INGREDIENTS:

CRUST

1-1/4 cups graham crackers
1/4 cup melted butter
1/4 cup sugar
dash of cinnamon

FILLING

2-1/2 cups of milk
1/3 cup of white sugar
1/4 cup of cornstarch
3 egg yolks
1 tsp vanilla
pinch of salt

MERINGUE TOPPING

3 egg whites
2 tbsp sugar
1/4 tsp of cream of tartar

INSTRUCTIONS

Mix all the crust ingredients together, set about 2 tbsp to the side and press the rest into a 10 inch pie plate, in the bottom and up the sides. Refrigerate.

Combine the filling ingredients together and cook on a medium heat until it boils and thickens, making sure to stir constantly! Set aside to cool while you make the meringue.

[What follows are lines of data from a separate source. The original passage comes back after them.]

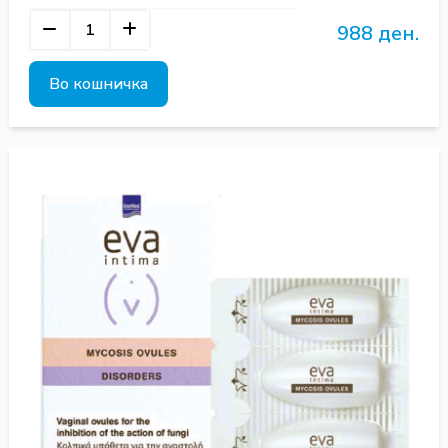
988 ден.
Во кошничка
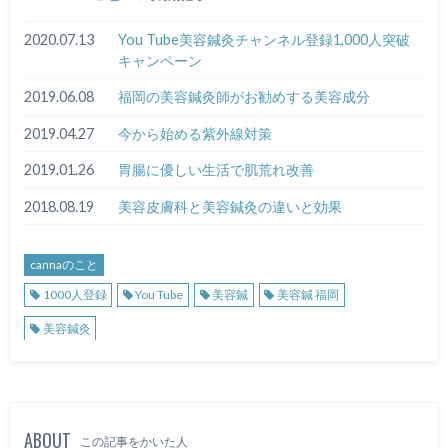
2020.07.13
You Tube美容鍼灸チャンネル登録1,000人突破
キャンペーン
2019.06.08
福岡の美容鍼灸師がお勧めする美容成分
2019.04.27
今から始める紫外線対策
2019.01.26
胃腸に優しい生活で肌荒れ改善
2018.08.19
美容皮膚科と美容鍼灸の違いと効果
cannaのこと
1000人登録
You Tube
美容鍼
美容鍼 福岡
美容鍼灸
ABOUT
この記事をかいた人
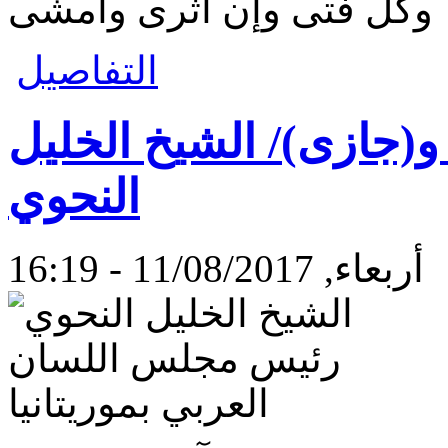
وكل فتى وإن أثرى وأمشى
التفاصيل
(جازى)/ الشيخ الخليل
النحوي
أربعاء, 11/08/2017 - 16:19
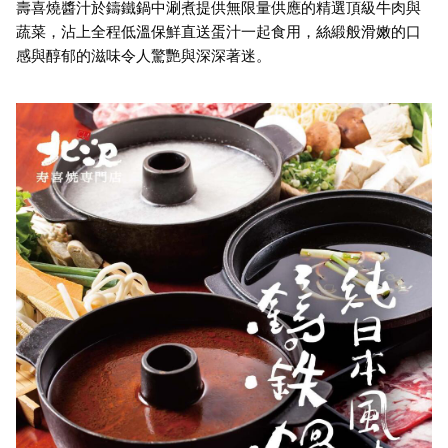
壽喜燒醬汁於鑄鐵鍋中涮煮提供無限量供應的精選頂級牛肉與
蔬菜，沾上全程低溫保鮮直送蛋汁一起食用，絲緞般滑嫩的口
感與醇郁的滋味令人驚艷與深深著迷。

Beat the meringue ingredients together until they form stiff peaks. Pour the filling into the crust and top with the meringue, making little spikes that will brown up on top! Sprinkle the rest of the crumbs on the top and slide into a 350 degree oven.

Bake until the meringue browns, around 10 minutes but watch it carefully! All ovens are different!

Cool in the fridge and eat the same day. This isn’t a pie that is going to last a few days, meringue topped pies get slimy between the layers. This is best made mere hours before serving.